* _Problem details_: Exactly as written, return the entries below, minus any pictures.

[Stored data entries]
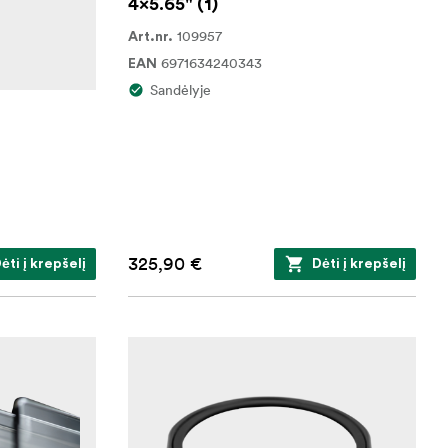
4x5.65" (1)
109957
Art.nr.
6971634240343
EAN
Sandėlyje
325,90 €
ėti į krepšelį
Dėti į krepšelį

* _Response to the exercise_:
4x5.65" (1)
109957
Art.nr.
6971634240343
EAN
Sandėlyje
325,90 €
ėti į krepšelį
Dėti į krepšelį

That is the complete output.